Billed as a replacement to the North American Free Trade Agreement, Senate Majority Leader Mitch McConnell said from the floor Thursday that experts predict the so-called USMCA will yield 176,000 new jobs for Americans.

Trade with both Mexico and Canada directly supports 12 million American jobs, McConnell said, and has pumped billions of dollars of revenue into the U.S. economy annually. Both Mexico and Canada buy one-fourth of all U.S. agricultural products, he added.

“Take my home state of Kentucky as one example. Mexico and Canada buy $300 million of agricultural exports from Kentucky growers and producers every year. They buy $9.9 billion of our state’s manufacturing exports,” McConnell said. “Commerce with our neighbors is essential across the board.”

The USMCA was first signed in November 2018 by Trump, Canadian Prime Minister Justin Trudeau and then-Mexican President Enrique Pena Nieto. House Democrats rejected that draft, and only signed off on it last month after negotiating labor, environmental and intellectual property provisions of the deal with the White House.

The House approved the agreement in a largely bipartisan vote, 385-41. Speaker of the House Nancy Pelosi, D-Calif., said the version her chamber passed was “infinitely better than what was initially proposed by the administration.”

The previous trade agreement, NAFTA, dissolved the majority of trade barriers between the United States, Mexico and Canada.  President Trump and many Democratic lawmakers alike have said it incentivized U.S. companies to move their factories to Mexico where they could exploit low-cost laborers and then ship their products back without tax.

The USMCA, by contrast, is considered pro-labor. Among other measures, Mexico is required to make it easier for workers to unionize, with the aim of boosting wages so the country is less attractive for U.S. companies to move factories south.

Automobiles will qualify for zero tariffs if 75% of their parts were made in Mexico, the U.S. and Canada, which is an increase from 62.5% under NAFTA. Additionally, 40% of car parts are required to be made by workers making at least $16 an hour by 2023.

Senator Bernie Sanders, I-Vt., spoke out against the new trade deal during debate on the Senate floor, saying the deal locks in provisions that could devastate family farms and other union-protected industries.

He said he supports neither NAFTA nor the USMCA.

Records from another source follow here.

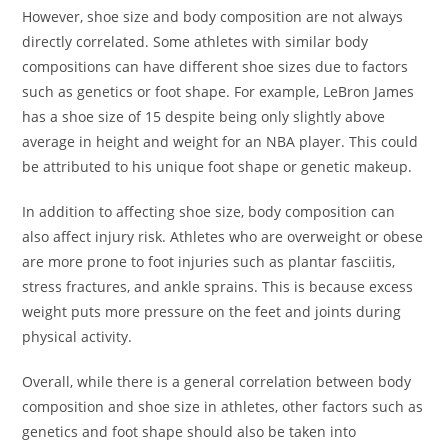
However, shoe size and body composition are not always
directly correlated. Some athletes with similar body
compositions can have different shoe sizes due to factors
such as genetics or foot shape. For example, LeBron James
has a shoe size of 15 despite being only slightly above
average in height and weight for an NBA player. This could
be attributed to his unique foot shape or genetic makeup.
In addition to affecting shoe size, body composition can
also affect injury risk. Athletes who are overweight or obese
are more prone to foot injuries such as plantar fasciitis,
stress fractures, and ankle sprains. This is because excess
weight puts more pressure on the feet and joints during
physical activity.
Overall, while there is a general correlation between body
composition and shoe size in athletes, other factors such as
genetics and foot shape should also be taken into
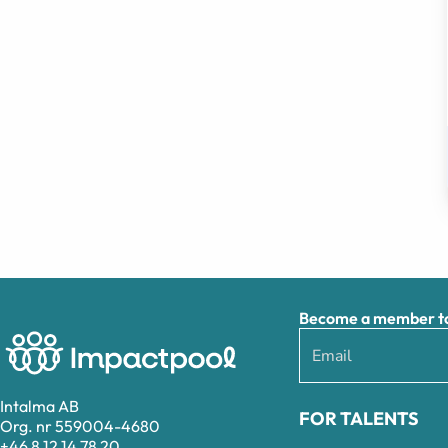
Become a member to 
Intalma AB
FOR TALENTS
Org. nr 559004-4680
+46 8 12 14 78 20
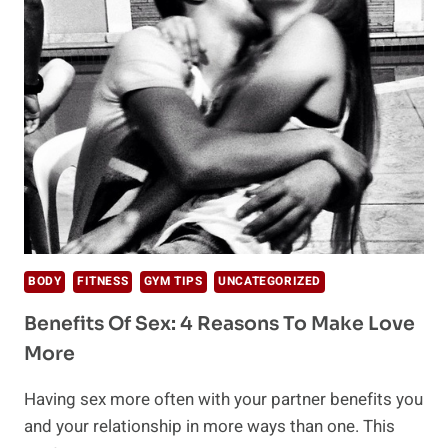
YOUR
DAY
ON
THE
RIGHT
NOTE
BODY
FITNESS
GYM TIPS
UNCATEGORIZED
Benefits Of Sex: 4 Reasons To Make Love
More
Having sex more often with your partner benefits you
and your relationship in more ways than one. This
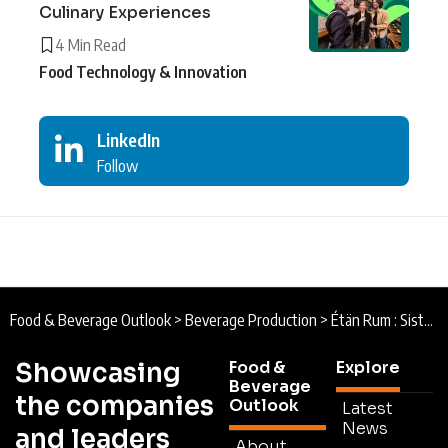
Culinary Experiences
4 Min Read
Food Technology & Innovation
LinkedIn
Follow
Food & Beverage Outlook
>
Beverage Production
>
Étän Rum : Sisterly Spirit
Showcasing
Food &
Explore
Beverage
the companies
Outlook
Latest
News
and leaders
About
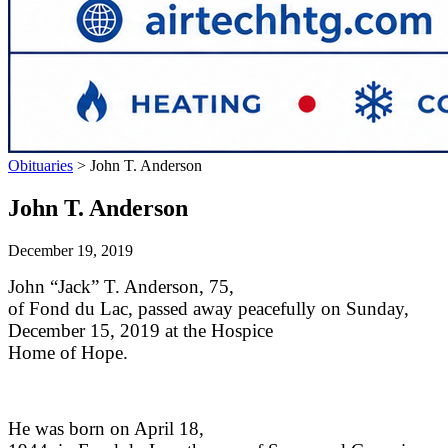
Obituaries
>
John T. Anderson
John T. Anderson
December 19, 2019
John “Jack” T. Anderson, 75,
of Fond du Lac, passed away peacefully on Sunday,
December 15, 2019 at the Hospice
Home of Hope.
He was born on April 18,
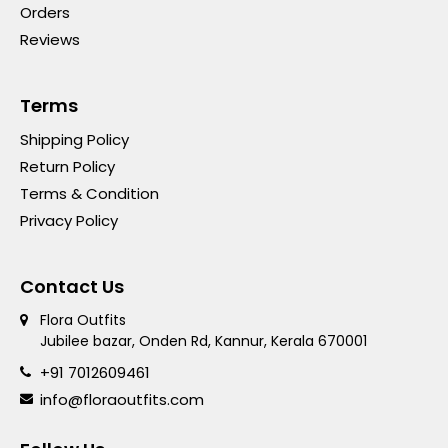
Orders
Reviews
Terms
Shipping Policy
Return Policy
Terms & Condition
Privacy Policy
Contact Us
Flora Outfits
Jubilee bazar, Onden Rd, Kannur, Kerala 670001
+91 7012609461
info@floraoutfits.com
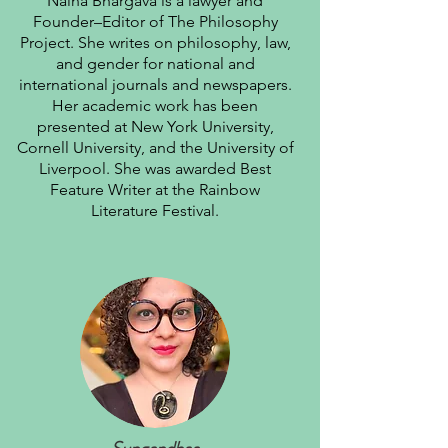
Naina Bhargava is a lawyer and
Founder–Editor of The Philosophy
Project. She writes on philosophy, law,
and gender for national and
international journals and newspapers.
Her academic work has been
presented at New York University,
Cornell University, and the University of
Liverpool. She was awarded Best
Feature Writer at the Rainbow
Literature Festival.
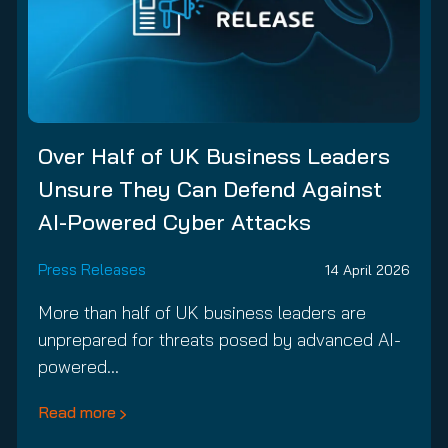
Over Half of UK Business Leaders
Unsure They Can Defend Against
AI-Powered Cyber Attacks
Press Releases
14 April 2026
More than half of UK business leaders are
unprepared for threats posed by advanced AI-
powered…
Read more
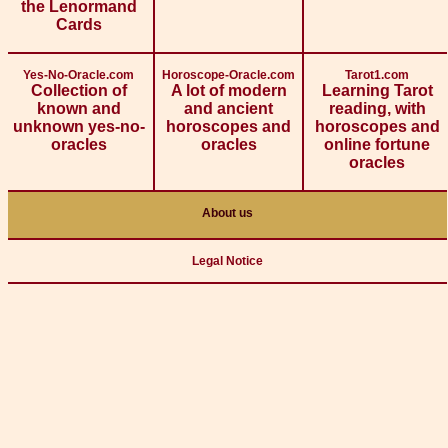
the Lenormand
Cards
Yes-No-Oracle.com
Horoscope-Oracle.com
Tarot1.com
Collection of
A lot of modern
Learning Tarot
known and
and ancient
reading, with
unknown yes-no-
horoscopes and
horoscopes and
oracles
oracles
online fortune
oracles
About us
Legal Notice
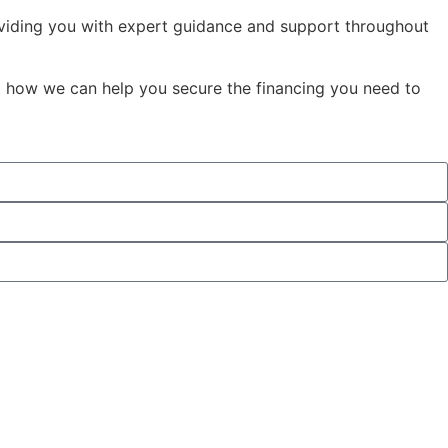
oviding you with expert guidance and support throughout
t how we can help you secure the financing you need to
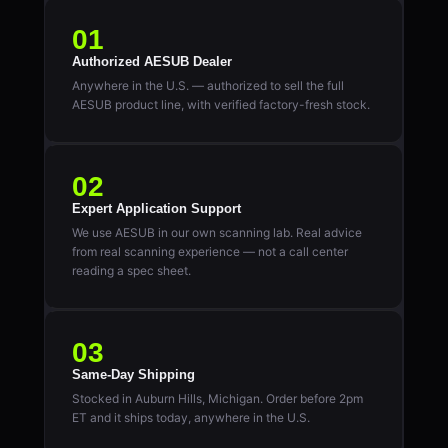
01
Authorized AESUB Dealer
Anywhere in the U.S. — authorized to sell the full
AESUB product line, with verified factory-fresh stock.
02
Expert Application Support
We use AESUB in our own scanning lab. Real advice
from real scanning experience — not a call center
reading a spec sheet.
03
Same-Day Shipping
Stocked in Auburn Hills, Michigan. Order before 2pm
ET and it ships today, anywhere in the U.S.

“Mr. President, I not only voted against NAFTA in 1993, but I marched against it,” Sanders said.

But Senator Ron Wyden, D-Ore., said the USMCA is good for workers because Democrats had stopped the Trump administration from going ahead with “business as usual on trade enforcement.”

“If you write a trade agreement with weak enforcement, particularly on labor and environmental issues, my view is you sell out American workers in key industries, whether it’s automobiles, whether it’s technology, whether it’s manufacturing, you basically set up a race to the bottom on cheap labor,” Wyden said.

Another provision of the deal will see Canada importing more American dairy products, which Trump pushed for heavily to give a boost to U.S. farmers.

The agreement also includes provisions on intellectual property, extending the copyright length from 50 to 70 years after the author’s death. Environmental provisions are aimed at protecting marine wildlife from overfishing and pollution.

Democrats were particularly concerned with text in the original agreement dealing with pharmaceuticals and their intellectual property protections. The first version protected drugs from generic competition for 10 years, but that provision is now gone. Another measure that would have allowed protections for three more years on older drugs, if pharmaceutical companies found additional uses for that drug, was also scrapped.

The USMCA is subject to review every six years, at which time the three countries can decide whether to extend it beyond the initial 16-year period.

Trump had threatened a 5% tariff against Mexico in May while negotiating the parameters of the agreement, which he warned could grow to 25% if Mexico did not slow the flow of immigrants into America. However, he suspended those tariffs days before they were set to take effect.